Quelle joie quand on nous communiqua que les premières analyses montraient la présence d’une couche de peinture sous l’enduit! Les résultats des recherches furent illustrés dans une conférence de presse et tous les journaux télévisés présentèrent cette nouvelle comme un événement important, historique même…
Mais considérons un instant la taille de ces icônes: elles ont environ, en hauteur, la taille d’une personne moyenne et ont plus d’un mètre de large. Les premiers sondages portaient sur une petite surface de dix cm2. Et après la conclusion des analyses, ces sondages furent soigneusement masqués de sorte que personne ne pût soupçonner que des travaux avaient été entrepris. Ce que les spécialistes avaient trouvé ne garantissait pas que les fresques fussent conservées dans leur totalité. De plus, je reçus, après la conférence de presse, une lettre d’un prêtre qui voulait me convaincre que nos conclusions étaient erronées et que les icônes n’avaient pas été conservées. Je compris que je ne pourrais être sûr de la conservation des icônes qu’après avoir vu les fresques de mes propres yeux. Nous attendions donc avec impatience que soit enlevée la couche d’enduit qui les recouvrait.
![Le patriarche Cyrille bénit l’ancienne icône de saint Nicolas Thaumaturge sur la tour Nikolskaya du Kremlin, le 4 novembre 2010 [© Itar-Tass]](http://www.30giorni.it/upload/articoli_immagini_interne/33-1_2-2011.jpg )
Le patriarche Cyrille bénit l’ancienne icône de saint Nicolas Thaumaturge sur la tour Nikolskaya du Kremlin, le 4 novembre 2010 [© Itar-Tass]

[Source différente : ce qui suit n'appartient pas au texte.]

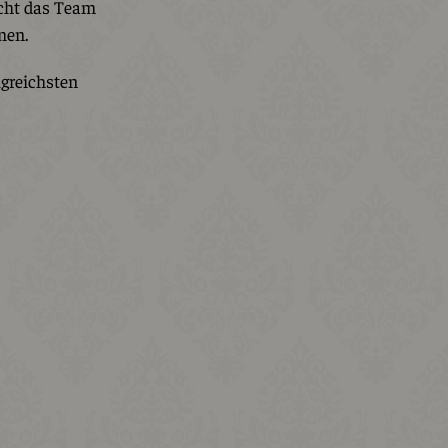
cht das Team
men.
lgreichsten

Il fallut trois mois pour restaurer l’icône qui surmontait la porte de la tour Spasskaya; et à peine plus pour la restauration de la plus ancienne icône de saint Nicolas au-dessus de l’autre porte. L’icône de Nicolas Thaumaturge avait en outre subi des dommages pendant la révolution de 1917: les marins et les soldats avaient tiré sur elle avec des fusils et même avec des canons. Tout cela exigeait que l’on apportât un soin extrême à la restauration, mais par chance, nos restaurateurs étaient excellents. L’un d’eux semblait sortir directement du XIXe siècle: il ne savait pas se servir du téléphone portable et cherchait à fuir l’usage des technologies actuelles de communication. Un homme profondément croyant, avec un regard étonnamment bon et pénétrant. Il se dédiait à la restauration avec un grande révérence et beaucoup de circonspection.

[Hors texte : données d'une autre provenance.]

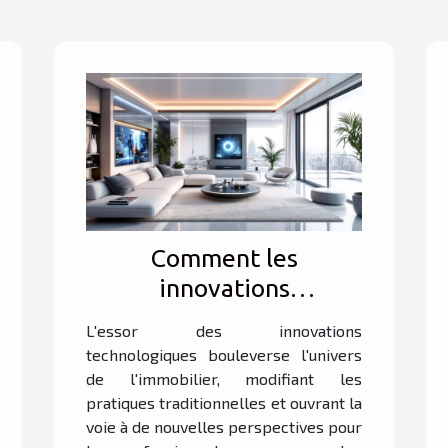
Comment les
innovations
technologiques
L'essor des innovations
transforment-elles
technologiques bouleverse l'univers
l'immobilier ?
de l'immobilier, modifiant les
pratiques traditionnelles et ouvrant la
voie à de nouvelles perspectives pour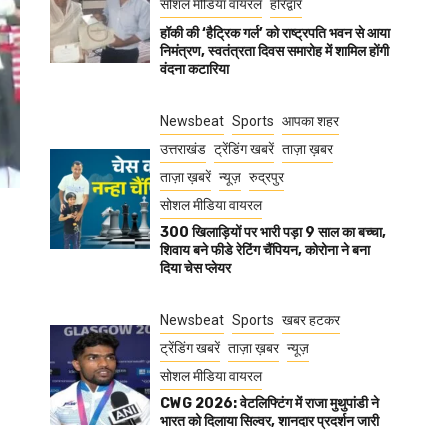
सोशल मीडिया वायरल
हरिद्वार
हॉकी की ‘हैट्रिक गर्ल’ को राष्ट्रपति भवन से आया
निमंत्रण, स्वतंत्रता दिवस समारोह में शामिल होंगी
वंदना कटारिया
Newsbeat
Sports
आपका शहर
उत्तराखंड
ट्रेंडिंग खबरें
ताज़ा ख़बर
ताज़ा ख़बरें
न्यूज़
रुद्रपुर
सोशल मीडिया वायरल
300 खिलाड़ियों पर भारी पड़ा 9 साल का बच्चा,
शिवाय बने फीडे रेटिंग चैंपियन, कोरोना ने बना
दिया चेस प्लेयर
Newsbeat
Sports
खबर हटकर
ट्रेंडिंग खबरें
ताज़ा ख़बर
न्यूज़
सोशल मीडिया वायरल
CWG 2026: वेटलिफ्टिंग में राजा मुथुपांडी ने
भारत को दिलाया सिल्वर, शानदार प्रदर्शन जारी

À la fin d’août 2010, la commission interministérielle fit savoir que les travaux sur l’image du Sauveur de Smolensk s’étaient conclus positivement. Peu après, eut lieu la bénédiction des icônes par le Patriarche Cyrille en présence du président de la Russie, Dmitri Medvedev, cérémonie à laquelle les chaînes de télévision les plus importantes de Russie et d’Europe donnèrent un grand relief.
Je suis sûr que pour toutes les personnes qui se réunirent le 28 août, sur la Place Rouge, le jour de la Dormition de la Mère de Dieu, la bénédiction de l’icône du Sauveur fut un moment inoubliable, l’un des moments les plus lumineux et les plus émouvants. Malgré le mauvais temps, on sentait la merveilleuse unité de toutes les personnes présentes qui priaient et remerciaient de cet événement miraculeux et mémorable.
Le 4 novembre, le jour de l’Unité populaire, l’icône de saint Nicolas Thaumaturge, qui surmonte la porte de la tour Nikolskaya, fut bénie devant des milliers de personnes qui avaient été élevées en Union soviétique ou qui descendaient des émigrants ayant vécu en Europe. Des millions de Russes regardèrent à la télévision la retransmission en direct de la cérémonie. La tradition chrétienne, axe portant du développement de notre société multiethnique et multiconfessionnelle, âme de notre histoire, grande et tragique, nous a tous unis en ravivant aussi notre confiance dans un avenir plus radieux de l’État russe.